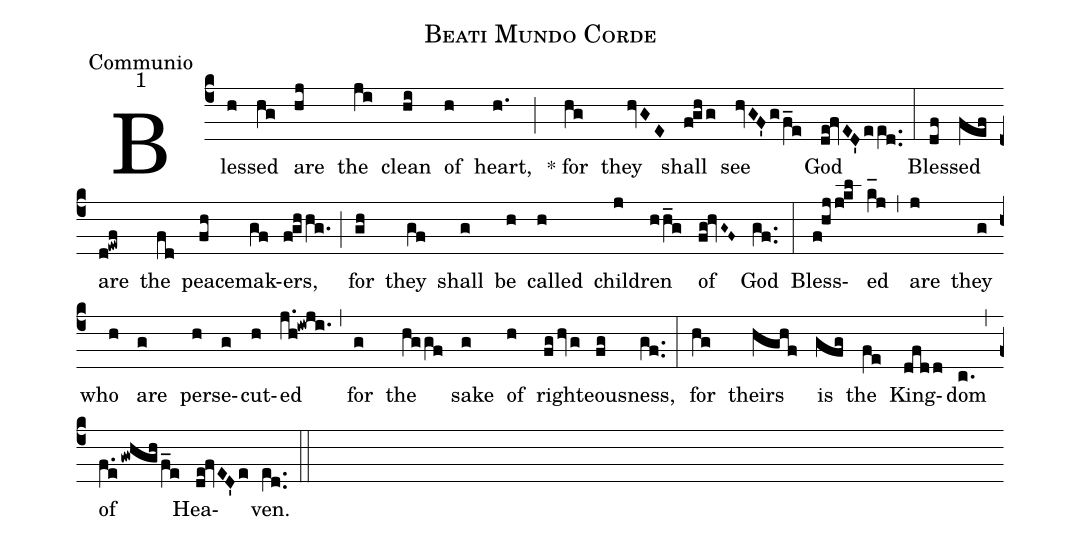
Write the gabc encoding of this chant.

name:Beati Mundo Corde;
office-part:Communio;
mode:1;
%%
annotation: Comm
annotation: 1
%%
(c4) Bless(h)ed(hg) are(hj) the(ji) clean(hi) of(h) heart,(h.) (;) * for(hg) they(hvGE) shall(fghg) see(hvGF'g/f_e) God(de!fvED'ee[ll:1]d..) (:) Bless(df)ed(fef) are(d!ewf) the(fd) peace(fh)mak(gf)ers,(fghhg.) (;) for(gh) they(gf) shall(g) be(h) called(h) child(j)ren(hh_g) of(fg!hvG~F~) God(gf..) (:) Bless(f!hjjkl)ed(k_[hl:1]j) (,) are(j) they(g) who(h) are(g) per(h)se(g)cut(h)ed(j.h!iwji.) (,) for(g) the(hggf) sake(g) of(h) right(fghvg)eous(fg)ness,(gf..) (:) for(hg) theirs(hghf) is(gfg) the(fe) King(dfdd)dom(c.) (,) of(f.egwhgh/f_e) Hea(de!fvED'e)ven.(e[ll:1]d..) (::)
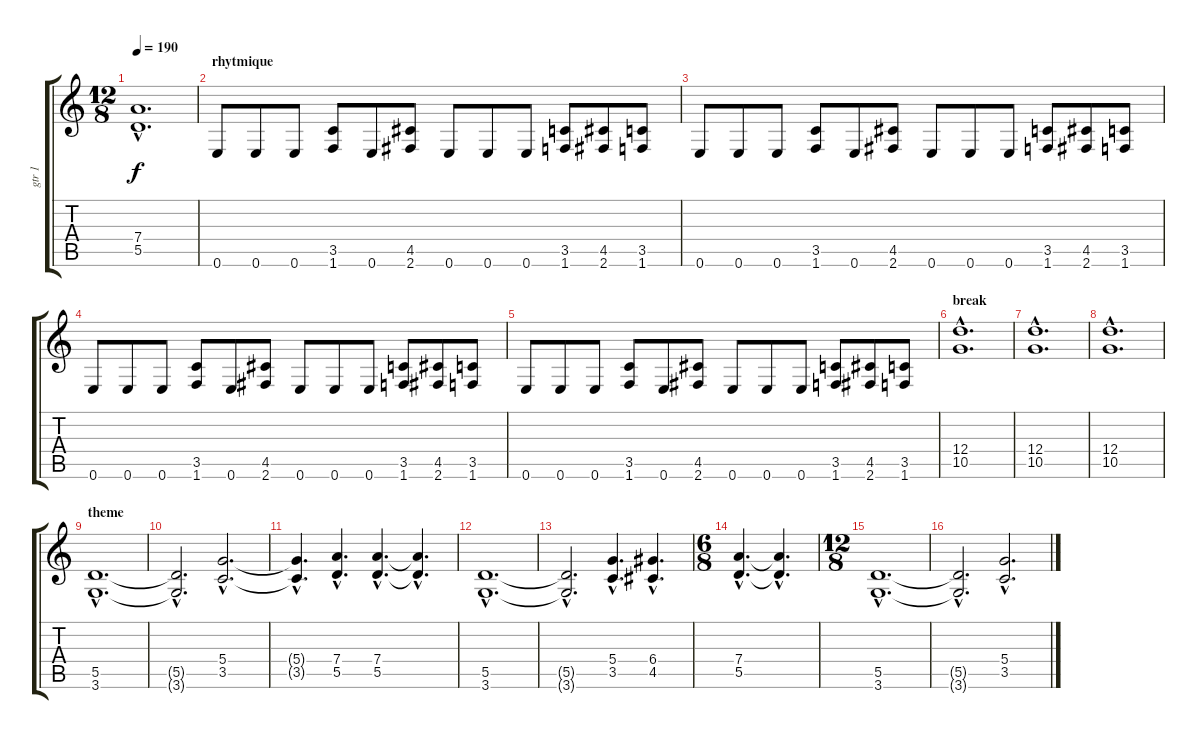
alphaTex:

\track ("gtr 1" "gtr 1") {instrument distortionguitar}
\staff {score tabs}
\tuning (E4 B3 G3 D3 A2 E2) {hide}
\ts (12 8)
\tempo 190
\clef g2
\ks c
(7.4{hac t} 5.5{hac t}).1{d dy f} |
\section ("" "rhytmique")
0.6.8 0.6.8 0.6.8 (3.5 1.6).8 0.6.8 (4.5 2.6).8 0.6.8 0.6.8 0.6.8 (3.5 1.6).8 (4.5 2.6).8 (3.5 1.6).8 |
0.6.8 0.6.8 0.6.8 (3.5 1.6).8 0.6.8 (4.5 2.6).8 0.6.8 0.6.8 0.6.8 (3.5 1.6).8 (4.5 2.6).8 (3.5 1.6).8 |
0.6.8 0.6.8 0.6.8 (3.5 1.6).8 0.6.8 (4.5 2.6).8 0.6.8 0.6.8 0.6.8 (3.5 1.6).8 (4.5 2.6).8 (3.5 1.6).8 |
0.6.8 0.6.8 0.6.8 (3.5 1.6).8 0.6.8 (4.5 2.6).8 0.6.8 0.6.8 0.6.8 (3.5 1.6).8 (4.5 2.6).8 (3.5 1.6).8 |
\section ("" "break")
(12.4{hac} 10.5{hac}).1{d} |
(12.4{hac} 10.5{hac}).1{d} |
(12.4{hac} 10.5{hac}).1{d} |
\section ("" "theme")
(5.5{hac} 3.6{hac}).1{d} |
(5.5{hac t} 3.6{hac t}).2{d} (5.4{hac} 3.5{hac}).2{d} |
(5.4{hac t} 3.5{hac t}).4{d} (7.4{hac} 5.5{hac}).4{d} (7.4{hac} 5.5{hac}).4{d} (7.4{hac t} 5.5{hac t}).4{d} |
(5.5{hac} 3.6{hac}).1{d} |
(5.5{hac t} 3.6{hac t}).2{d} (5.4{hac} 3.5{hac}).4{d} (6.4{hac} 4.5{hac}).4{d} |
\ts (6 8)
(7.4{hac} 5.5{hac}).4{d} (7.4{hac t} 5.5{hac t}).4{d} |
\ts (12 8)
(5.5{hac} 3.6{hac}).1{d} |
(5.5{hac t} 3.6{hac t}).2{d} (5.4{hac} 3.5{hac}).2{d}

☆ ☆ ☆

* WHAT YOU WILL DO
Show each line in the items above that contains the string "section", treating uppercase and lowercase letters as different.

* TASK ANSWER
\section ("" "rhytmique")
\section ("" "break")
\section ("" "theme")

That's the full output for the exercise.